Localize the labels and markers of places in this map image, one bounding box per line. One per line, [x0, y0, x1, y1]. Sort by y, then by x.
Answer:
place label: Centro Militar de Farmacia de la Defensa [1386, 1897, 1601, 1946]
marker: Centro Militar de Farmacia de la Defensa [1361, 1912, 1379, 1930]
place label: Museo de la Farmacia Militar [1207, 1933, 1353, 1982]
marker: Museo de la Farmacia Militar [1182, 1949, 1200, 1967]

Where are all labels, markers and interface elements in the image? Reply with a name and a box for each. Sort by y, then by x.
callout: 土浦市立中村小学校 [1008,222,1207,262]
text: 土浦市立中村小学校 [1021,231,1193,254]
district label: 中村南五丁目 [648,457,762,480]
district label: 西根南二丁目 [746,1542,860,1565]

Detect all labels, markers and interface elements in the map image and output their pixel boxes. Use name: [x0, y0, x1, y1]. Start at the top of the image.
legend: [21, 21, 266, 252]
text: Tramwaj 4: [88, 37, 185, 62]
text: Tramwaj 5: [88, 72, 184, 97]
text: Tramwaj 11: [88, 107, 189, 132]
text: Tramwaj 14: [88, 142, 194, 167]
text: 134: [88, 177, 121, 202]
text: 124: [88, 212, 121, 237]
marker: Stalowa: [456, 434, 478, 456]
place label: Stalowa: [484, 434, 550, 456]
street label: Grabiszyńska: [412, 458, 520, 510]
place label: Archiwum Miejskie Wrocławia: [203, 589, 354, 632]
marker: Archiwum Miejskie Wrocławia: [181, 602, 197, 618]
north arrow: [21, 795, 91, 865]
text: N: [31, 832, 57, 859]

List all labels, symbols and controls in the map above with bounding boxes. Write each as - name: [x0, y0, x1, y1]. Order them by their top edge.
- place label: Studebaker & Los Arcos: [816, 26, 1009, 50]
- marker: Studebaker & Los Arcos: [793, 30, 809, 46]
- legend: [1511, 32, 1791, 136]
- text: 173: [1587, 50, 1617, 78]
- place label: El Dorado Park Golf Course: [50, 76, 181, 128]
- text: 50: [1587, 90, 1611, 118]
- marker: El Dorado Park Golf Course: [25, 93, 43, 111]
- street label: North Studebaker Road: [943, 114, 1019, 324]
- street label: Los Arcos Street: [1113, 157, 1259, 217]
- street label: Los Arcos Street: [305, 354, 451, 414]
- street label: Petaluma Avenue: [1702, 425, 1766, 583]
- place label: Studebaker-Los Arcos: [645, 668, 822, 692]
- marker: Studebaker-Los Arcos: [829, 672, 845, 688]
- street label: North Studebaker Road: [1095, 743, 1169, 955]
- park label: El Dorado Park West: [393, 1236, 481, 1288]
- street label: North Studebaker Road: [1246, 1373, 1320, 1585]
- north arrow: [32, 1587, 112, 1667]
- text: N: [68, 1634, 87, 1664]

*What is being asked:*
All of the entries should be written out again exactly.

*Task result:*
Localize the labels and markers of places in this map image, one bounding box per line. One per line, [x0, y0, x1, y1]. Sort by y, then by x.
Answer:
place label: Centro Militar de Farmacia de la Defensa [1386, 1897, 1601, 1946]
marker: Centro Militar de Farmacia de la Defensa [1361, 1912, 1379, 1930]
place label: Museo de la Farmacia Militar [1207, 1933, 1353, 1982]
marker: Museo de la Farmacia Militar [1182, 1949, 1200, 1967]

Where are all labels, markers and interface elements in the image? Reply with a name and a box for each. Sort by y, then by x.
callout: 土浦市立中村小学校 [1008,222,1207,262]
text: 土浦市立中村小学校 [1021,231,1193,254]
district label: 中村南五丁目 [648,457,762,480]
district label: 西根南二丁目 [746,1542,860,1565]

Detect all labels, markers and interface elements in the map image and output their pixel boxes. Use name: [x0, y0, x1, y1]. Start at the top of the image.
legend: [21, 21, 266, 252]
text: Tramwaj 4: [88, 37, 185, 62]
text: Tramwaj 5: [88, 72, 184, 97]
text: Tramwaj 11: [88, 107, 189, 132]
text: Tramwaj 14: [88, 142, 194, 167]
text: 134: [88, 177, 121, 202]
text: 124: [88, 212, 121, 237]
marker: Stalowa: [456, 434, 478, 456]
place label: Stalowa: [484, 434, 550, 456]
street label: Grabiszyńska: [412, 458, 520, 510]
place label: Archiwum Miejskie Wrocławia: [203, 589, 354, 632]
marker: Archiwum Miejskie Wrocławia: [181, 602, 197, 618]
north arrow: [21, 795, 91, 865]
text: N: [31, 832, 57, 859]

List all labels, symbols and controls in the map above with bounding boxes. Write each as - name: [x0, y0, x1, y1]. Order them by their top edge.
- place label: Studebaker & Los Arcos: [816, 26, 1009, 50]
- marker: Studebaker & Los Arcos: [793, 30, 809, 46]
- legend: [1511, 32, 1791, 136]
- text: 173: [1587, 50, 1617, 78]
- place label: El Dorado Park Golf Course: [50, 76, 181, 128]
- text: 50: [1587, 90, 1611, 118]
- marker: El Dorado Park Golf Course: [25, 93, 43, 111]
- street label: North Studebaker Road: [943, 114, 1019, 324]
- street label: Los Arcos Street: [1113, 157, 1259, 217]
- street label: Los Arcos Street: [305, 354, 451, 414]
- street label: Petaluma Avenue: [1702, 425, 1766, 583]
- place label: Studebaker-Los Arcos: [645, 668, 822, 692]
- marker: Studebaker-Los Arcos: [829, 672, 845, 688]
- street label: North Studebaker Road: [1095, 743, 1169, 955]
- park label: El Dorado Park West: [393, 1236, 481, 1288]
- street label: North Studebaker Road: [1246, 1373, 1320, 1585]
- north arrow: [32, 1587, 112, 1667]
- text: N: [68, 1634, 87, 1664]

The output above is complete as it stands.